Once we had recorded and we had all the parts agreed upon, I said, just mix it, Tom.
And then he sent it to me. I was like, could you bring this down like one DB? And he goes, well, here's one DB down and two DBs down. He sent it back to me. I was like, oh, okay, let's go with the two.
[00:07:10] Speaker B: I like that you could tell the difference. I'm impressed. Cause sometimes when I'm in the studio and they break it down to that granular level. You're like, I can't really tell.
[00:07:18] Speaker A: Well, you know, it's not that I can tell that that track is down necessarily, just the way the whole track, everything around it sounds. You know, since it is kind of an aural zero sum game, there's only so much space there. You know, if you bring something down that's a little bit too loud, suddenly everything else kind of pops out.
[00:07:39] Speaker B: That's true.
[00:07:40] Speaker A: You know, and sometimes popping out might make. Make it feel lumpy because now you're hearing too much of the edge of stuff, you know, and you might want to bring that thing back up because you give it a little bit of a masking effect, a little bit of a, you know, a summing effect.
[00:07:55] Speaker B: Right, right.
[00:07:56] Speaker A: That's. That's why mixing is an art.
[00:07:59] Speaker B: Mixing is an art. And I guess mastering is even an art in the show on mixing.
[00:08:03] Speaker A: Oh, for sure. Yeah. It's all. Well, let's go back a little bit for the, for the folks here at home or not familiar with you or maybe don't know your whole history.
[00:08:11] Speaker B: That would be the majority of your listeners. O.
[00:08:17] Speaker A: So you're not from New Orleans?
[00:08:18] Speaker B: No, I grew up in Washington, DC.
[00:08:20] Speaker A: Okay.
[00:08:21] Speaker B: And moved to Austin when I was 18.
[00:08:24] Speaker A: I'm guessing, like, let's not hurry.
[00:08:27] Speaker B: Let's not hurry it.
I'm from D.C. and I'm back in D.C. now.
[00:08:31] Speaker A: Oh, okay. Well, that's really hurrying it. No. So I'm guessing your parents are like academics of some sort?
[00:08:38] Speaker B: Yes, exactly.
My father.
Both, actually. I'm very fortunate. Is there any wood around here? I'm gonna knock on it. Both my parents are still with us in their late 80s, but my father was a history professor at the University of Maryland.
[00:08:56] Speaker A: Okay.
[00:08:56] Speaker B: But he was also, and I think for a while he was the Only one Division 1 baseball coach who was also a professor.
[00:09:04] Speaker A: Oh, really?
[00:09:05] Speaker B: Yeah. So he was, he was the assistant baseball coach at the University of Maryland for many, many decades.
[00:09:11] Speaker A: Oh.
[00:09:12] Speaker B: So he'd front load his classes in the fall semester and then the spring semester he'd be on the road with the baseball team. So he was like the best of both worlds for me. Cool. He created his dream job.
[00:09:24] Speaker A: Oh, nice.
[00:09:24] Speaker B: Yeah.
[00:09:25] Speaker A: At what point do you start getting interested in playing music?

## Limb landmark coordinates
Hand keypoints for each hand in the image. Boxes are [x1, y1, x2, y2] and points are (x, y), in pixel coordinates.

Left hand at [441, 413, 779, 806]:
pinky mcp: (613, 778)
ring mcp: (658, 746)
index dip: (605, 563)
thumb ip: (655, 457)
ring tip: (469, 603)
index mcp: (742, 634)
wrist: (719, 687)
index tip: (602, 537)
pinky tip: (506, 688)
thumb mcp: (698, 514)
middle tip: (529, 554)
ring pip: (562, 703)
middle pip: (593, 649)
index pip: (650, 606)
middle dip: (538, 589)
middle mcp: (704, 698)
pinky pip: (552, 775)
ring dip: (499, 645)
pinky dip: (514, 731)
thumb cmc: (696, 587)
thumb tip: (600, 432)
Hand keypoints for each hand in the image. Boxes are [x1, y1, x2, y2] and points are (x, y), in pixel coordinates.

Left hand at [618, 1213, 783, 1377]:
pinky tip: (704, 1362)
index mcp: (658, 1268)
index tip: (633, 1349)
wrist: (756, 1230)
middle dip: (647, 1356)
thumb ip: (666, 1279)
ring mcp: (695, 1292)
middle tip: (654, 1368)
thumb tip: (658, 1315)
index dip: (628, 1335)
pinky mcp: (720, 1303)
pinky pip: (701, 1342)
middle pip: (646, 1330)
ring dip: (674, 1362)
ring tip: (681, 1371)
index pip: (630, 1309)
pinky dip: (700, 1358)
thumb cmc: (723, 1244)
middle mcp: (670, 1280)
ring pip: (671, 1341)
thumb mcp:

## Problems and tasks
[1] Please translate this sentence from the interview transcript into Spanish: "Both my parents are still with us in their late 80s, but my father was a history professor at the University of Maryland."
[2] Give a passage of the interview transcript again with "masking" swapped for "softening". Begin at the words "[00:07:39] Speaker B: That's" and stop after "your whole history.".

## Responses to the tasks
[1] Mis dos padres siguen con nosotros, ya rozando los noventa, pero mi padre era profesor de historia en la Universidad de Maryland.

[2]
[00:07:39] Speaker B: That's true.
[00:07:40] Speaker A: You know, and sometimes popping out might make. Make it feel lumpy because now you're hearing too much of the edge of stuff, you know, and you might want to bring that thing back up because you give it a little bit of a softening effect, a little bit of a, you know, a summing effect.
[00:07:55] Speaker B: Right, right.
[00:07:56] Speaker A: That's. That's why mixing is an art.
[00:07:59] Speaker B: Mixing is an art. And I guess mastering is even an art in the show on mixing.
[00:08:03] Speaker A: Oh, for sure. Yeah. It's all. Well, let's go back a little bit for the, for the folks here at home or not familiar with you or maybe don't know your whole history.